The King Cake Festival, usually held at the end of January, features king cake beignets, king cake donuts and even king cake cheeseburgers. Shaya has it's version that is a babka instead of a brioche. It's topped with a glaze made of sea salt and caramel and has a tiny pomegranate instead of a baby inside. There are also boudin king cakes made of savory rings of braided dough filled with rice-and-ground-meat sausage and topped with pork cracklin crumbs and cane syrup. LA Boulangerie has the Elvis, topped with cured bacon and marshmallows, filled with bananas and peanut butter and a little piggy hidden inside. The Cook Shop has even joined in on the fun, partnering with TM Breads & Pastries' to create the King Creole- a buttery croissant dough stuffed with vegetables and cheeses, laced with tomato sauce. Our Creole seasoning helps to make the flavor sore!
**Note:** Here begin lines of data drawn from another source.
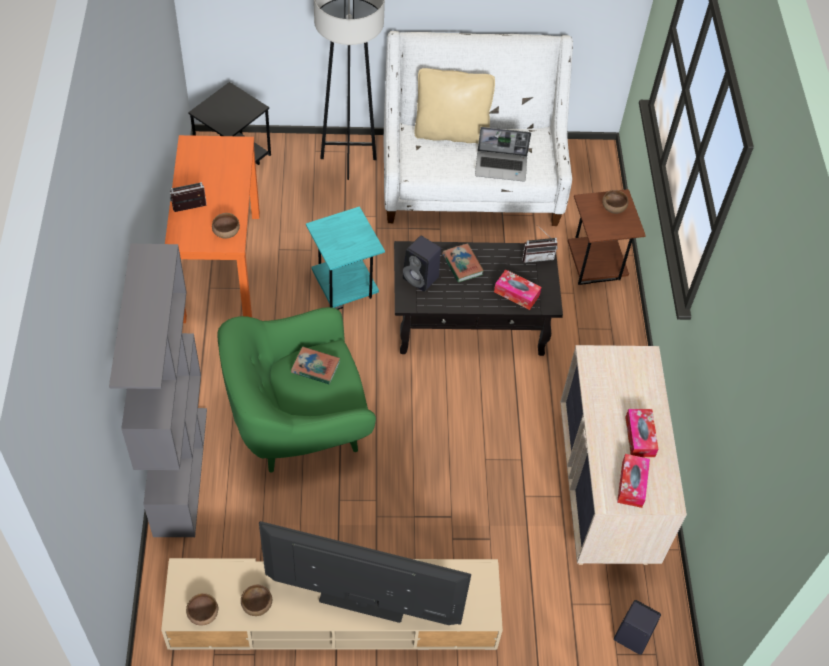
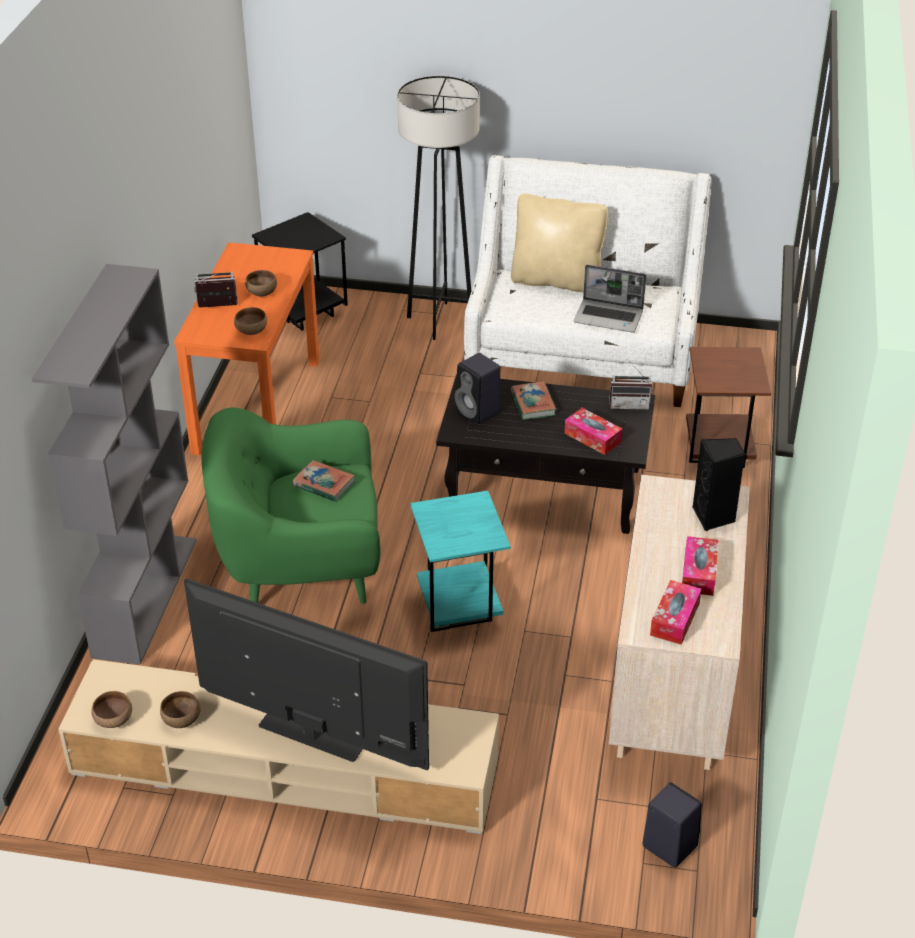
camera: 15 degrees right, 15 degrees down
turquoise side table [306,206,385,310] -> turquoise side table moved to [410,491,511,632]
brown bowl [602,190,628,214] -> brown bowl moved to [245,270,277,296]
none -> black speaker [693,438,745,531]

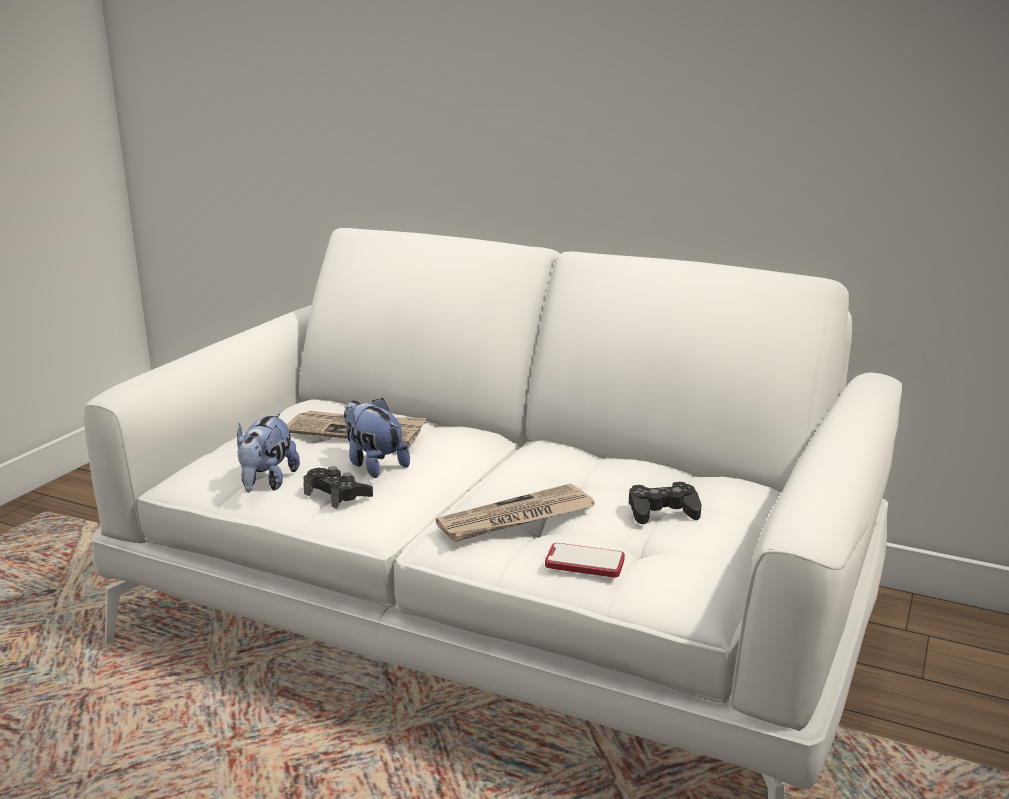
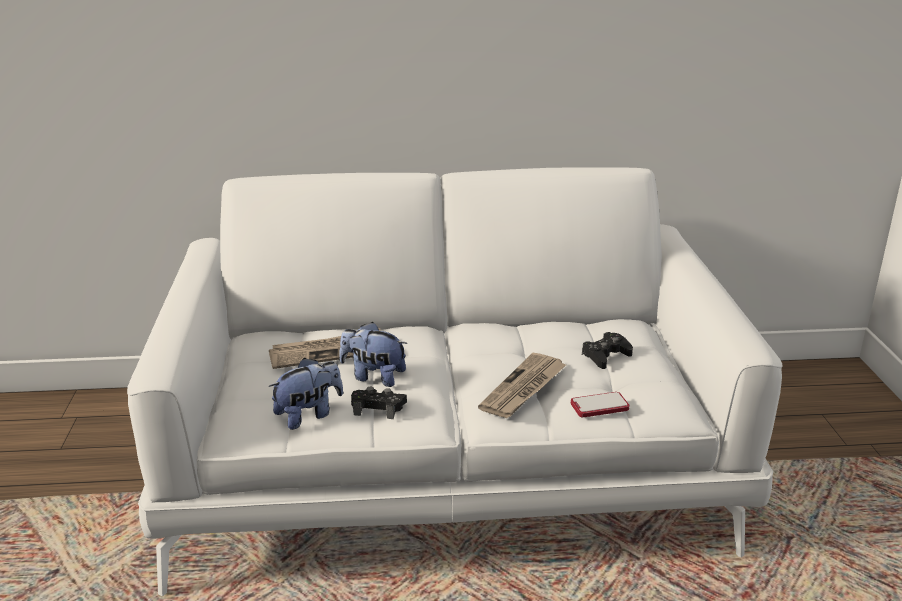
camera: 30 degrees left, 5 degrees up
plush toy [237,413,300,492] -> plush toy turned 105 degrees counterclockwise [269,358,343,430]

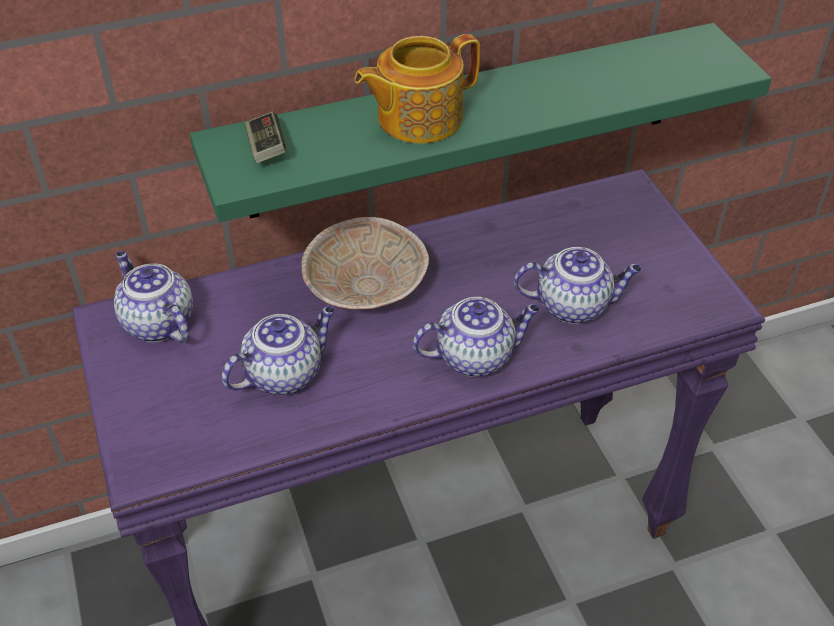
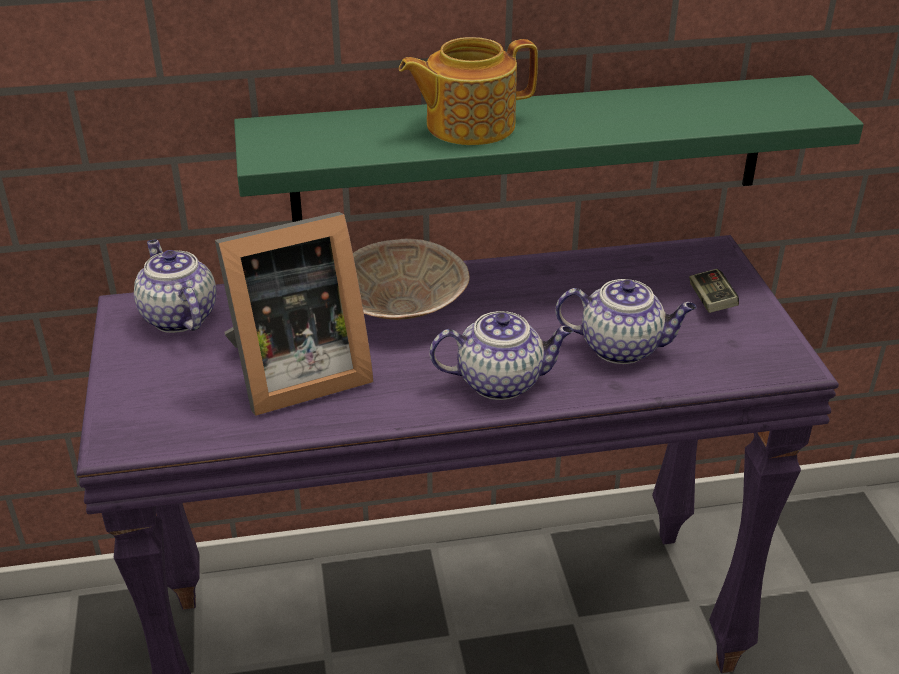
camera: 10 degrees right, 10 degrees down
teapot [222,306,335,395] -> picture frame [215,212,373,416]
game controller [245,112,286,163] -> game controller moved to [689,269,739,313]

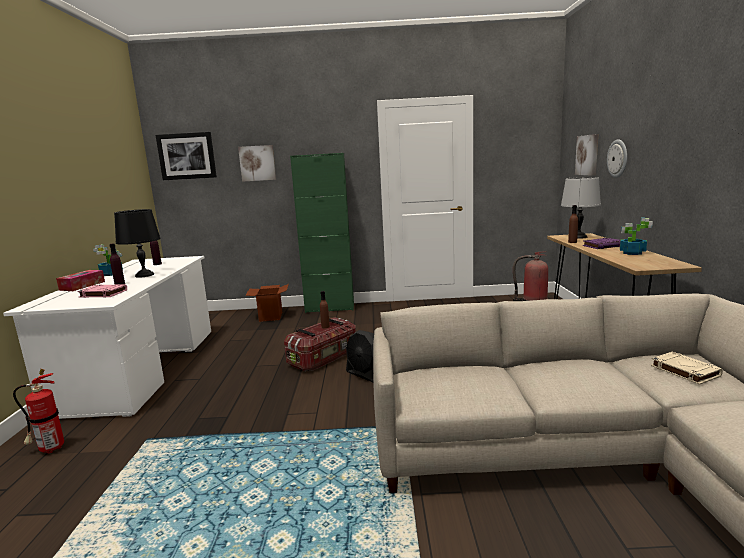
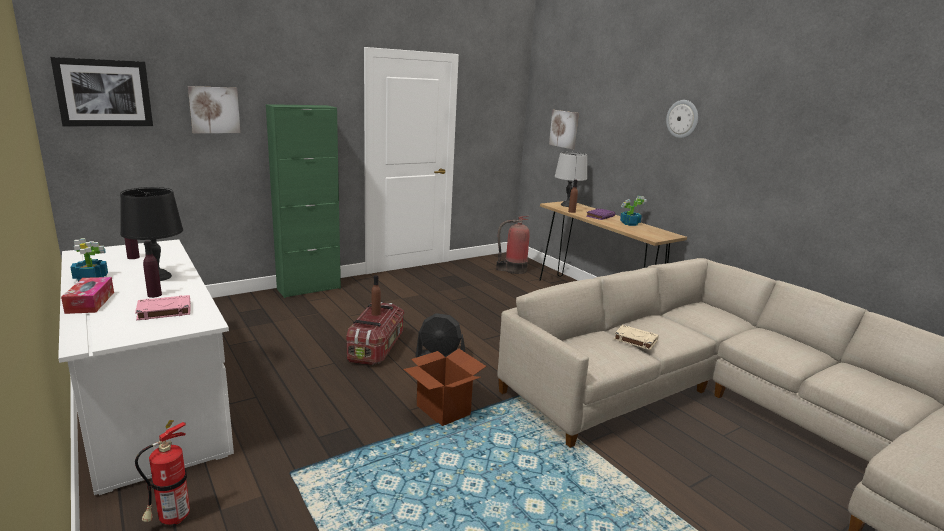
camera: 35 degrees left, 5 degrees up
cardboard box [245,284,289,322] -> cardboard box moved to [403,349,486,426]
wall clock [607,139,627,178] -> wall clock moved to [666,100,698,138]
beige book [651,352,723,385] -> beige book moved to [614,325,659,350]

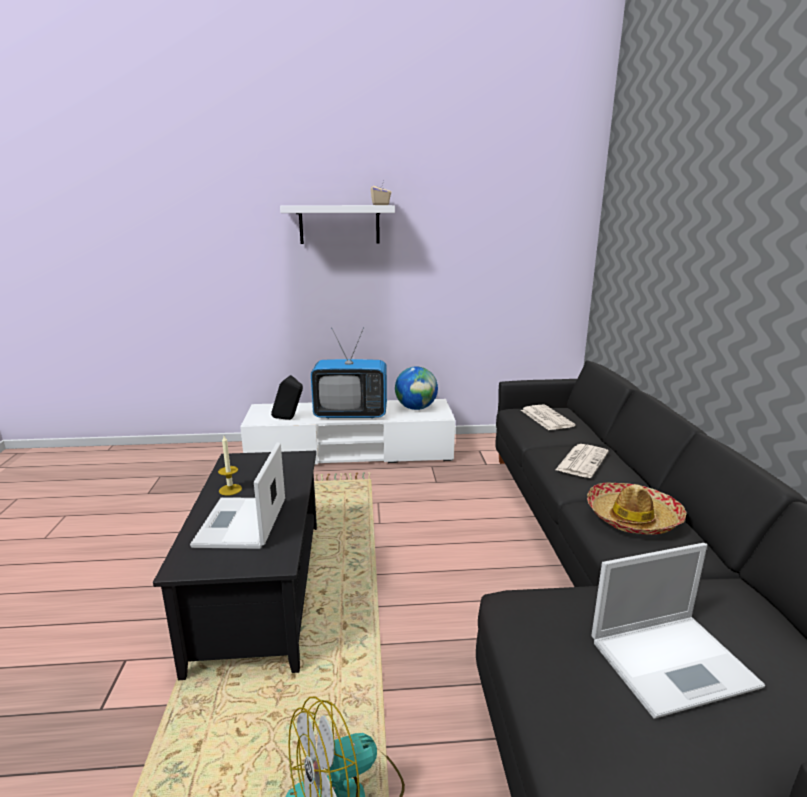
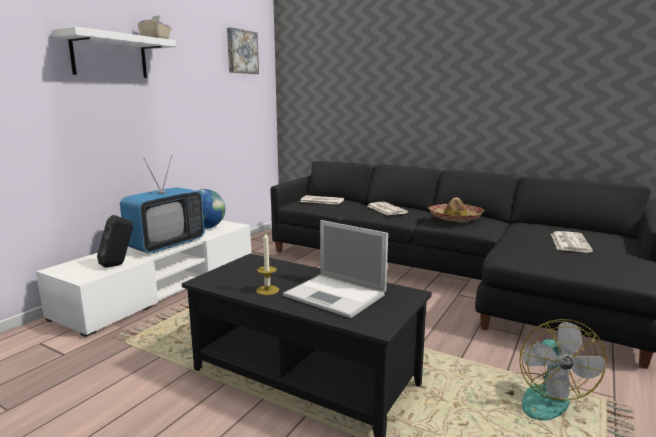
camera: 55 degrees left, 5 degrees down
laptop [591,543,765,719] -> newspaper [551,231,593,253]
none -> picture [227,27,259,74]

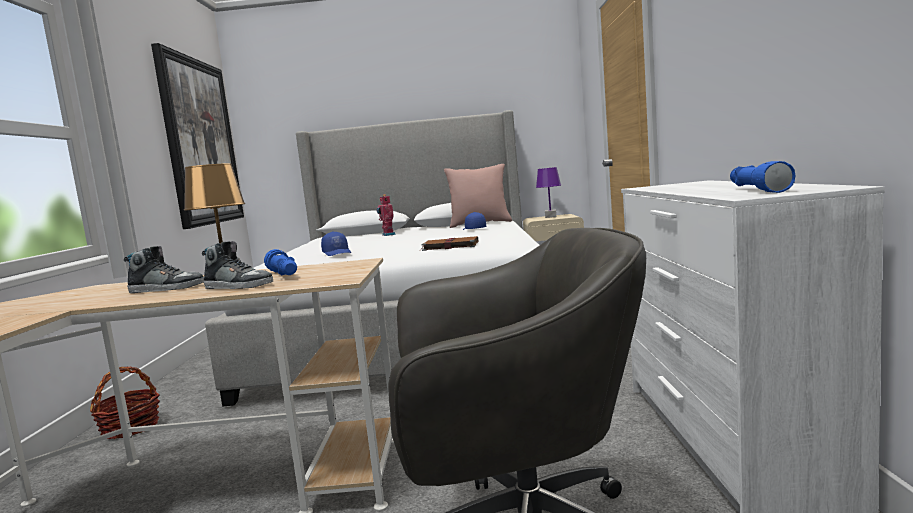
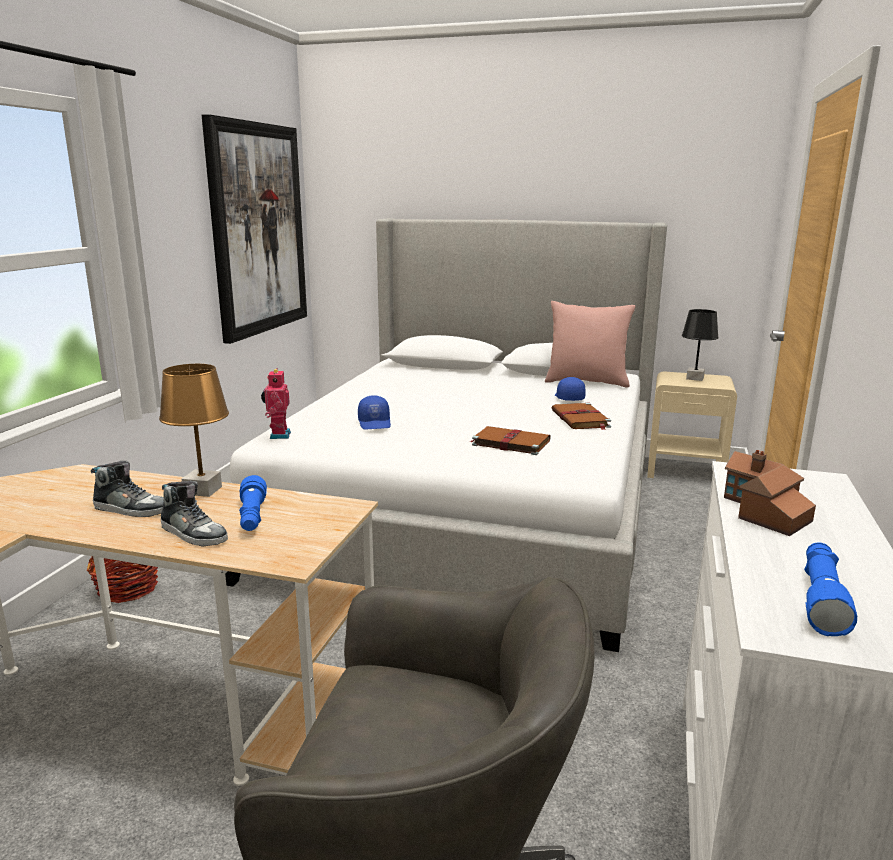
camera: 15 degrees right, 10 degrees up
toy robot [377,194,396,236] -> toy robot moved to [261,368,291,439]
purple table lamp [536,167,561,218] -> black table lamp [682,309,719,381]
none -> brown book [552,403,611,430]
none -> toy house [724,450,816,536]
Welcome to king cake for dinner! So what makes a king cake a king cake? Some bakeries sell them year round and change the theme to fit the holiday season. Others sell them during the carnival season, but they're barely recognizable. At the end of the day, whether you're a purist and prefer the cinnamon laced brioche or you're an adventurist ready to give something new a try, I guarantee there's something out there just for you. I'll let you be the judge. Here are some places where you can taste out your theory:
Antoine's Annex- 513 Royal St. NOLA 504.525.8045
Antoine's Famous Cakes (Multiple Locations)- 1300 Stumpf Blvd, Gretna, LA 504.368.6222
Manny Randazzo King Cakes- 3515 N. Hullen St., Metairie LA 504.456.1476
Nonna Randazzo's Bakery- 925 E. Judge Perez Dr., Chalmette, LA 504.684.0090
Maurice French Pasteries- 3501 Hessmer Ave., Metairie LA 504.885.1526
Hi-Do Bakery- 439 Terry Pkwy., Terrytown, LA 504.366.6555
Croissant D'Or Patisserie- 617 Ursulines Ave., NOLA 504.524.4663
Dong Phuong Oriental Bakery- 14207 Chef Menteur Hwy., NOLA 504.254.0214
TM Breads & Pastries- Traditional and Nouveaux- 335 Baronne St. NOLA 504.302.7234
Norma's Sweets Bakery- 2925 Bienville, St., New Orleans, LA 504.309.5401
Coffee Science- 410 S. Broad St., New Orleans, LA 504.814.0878
District Donuts- 2209 Magazine St. NOLA 504.570.6905
Wishing Town Bakery Cafe- 3327 Severn Ave., Metairie, LA 504.885.8272
New Orleans Cake Café & Bakery- 2440 Chartres St. NOLA 504.943.0010
La Boulangerie- 4600 Magazine St., New Orleans, LA 504.269.3777
Shaya Restaurant- 4213 Magazine St., New Orleans, LA 504.891.4213
Joe's Cafe Coffee & Donuts (Multiple Locations)- 3616 N. Causeway Blvd., Metairie, LA 504.301.3400
EVERYTHING: King cakes from many of our local bakeries
King Cake Hub- 3940 Thalia St., New Orleans, LA 504.766.8868
So what do you think? Are king cakes with all these other ingredients still king cakes? Explore the possibilities and let us know what your favorites are.